Todd could almost have hugged the man for the sentiment he uttered; and how he longed to echo those two words, "pull away;" but he was afraid to do so, lest, by any seemingly undue anxiety just then for speed upon his part, he should provoke the idea that the police-boat was as interesting to him as it really was.

Poor, wretched, guilty Todd surely suffered a hundred times the pangs of death during his progress down the river; and now he sat in the stern of the boat, looking as pale as death itself.

"You don't seem very well," said one of the men.

"Oh, yes—yes, I am quite well, I thank you."
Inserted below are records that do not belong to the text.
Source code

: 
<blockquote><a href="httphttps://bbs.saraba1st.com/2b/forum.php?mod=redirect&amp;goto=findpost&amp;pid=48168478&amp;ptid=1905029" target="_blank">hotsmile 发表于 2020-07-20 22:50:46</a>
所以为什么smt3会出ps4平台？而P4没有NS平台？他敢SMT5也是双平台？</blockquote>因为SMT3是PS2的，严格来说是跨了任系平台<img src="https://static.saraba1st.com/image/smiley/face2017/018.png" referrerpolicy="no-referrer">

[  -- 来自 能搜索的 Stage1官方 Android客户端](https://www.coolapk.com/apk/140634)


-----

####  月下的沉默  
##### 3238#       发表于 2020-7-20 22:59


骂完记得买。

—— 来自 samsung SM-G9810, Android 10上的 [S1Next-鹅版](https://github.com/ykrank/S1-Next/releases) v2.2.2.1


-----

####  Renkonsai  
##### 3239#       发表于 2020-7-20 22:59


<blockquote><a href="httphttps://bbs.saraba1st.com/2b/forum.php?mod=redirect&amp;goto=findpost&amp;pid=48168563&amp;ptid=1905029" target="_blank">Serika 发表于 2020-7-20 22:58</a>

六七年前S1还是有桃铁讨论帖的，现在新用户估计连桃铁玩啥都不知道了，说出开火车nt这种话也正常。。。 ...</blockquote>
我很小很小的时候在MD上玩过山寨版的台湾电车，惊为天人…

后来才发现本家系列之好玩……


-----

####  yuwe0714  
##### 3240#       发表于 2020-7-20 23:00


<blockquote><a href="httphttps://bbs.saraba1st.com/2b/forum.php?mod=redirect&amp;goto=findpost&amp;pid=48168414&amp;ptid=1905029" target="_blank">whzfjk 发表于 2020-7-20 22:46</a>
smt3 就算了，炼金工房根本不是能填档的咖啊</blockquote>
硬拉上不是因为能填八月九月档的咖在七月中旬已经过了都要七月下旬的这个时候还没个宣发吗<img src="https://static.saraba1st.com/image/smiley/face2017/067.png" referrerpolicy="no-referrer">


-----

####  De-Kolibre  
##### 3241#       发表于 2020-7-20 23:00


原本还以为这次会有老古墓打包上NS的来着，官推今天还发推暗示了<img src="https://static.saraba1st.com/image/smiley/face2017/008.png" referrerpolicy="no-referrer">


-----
"Well, I'm glad to hear it; for you look just as if you had been buried a month, and then dug up again."

"Ha! ha!" laughed Todd,—what a hideous attempt at a laugh it was!—"that is very good."

"Oh, lor! do you laugh that way when you are at home? 'cos if you do, I should expect the roof to tumble in with fright, I should."

"How funny you are," said Todd. "Pull away."

He did venture to say, "pull away!" and the men did pull with right good-will, so that the landing-place, and the long police-boat that was at it, looked just like two specks by the river-side; and, indeed it would have been a long pull and a strong one to catch Todd's wherry.

The murderer breathed a little more freely.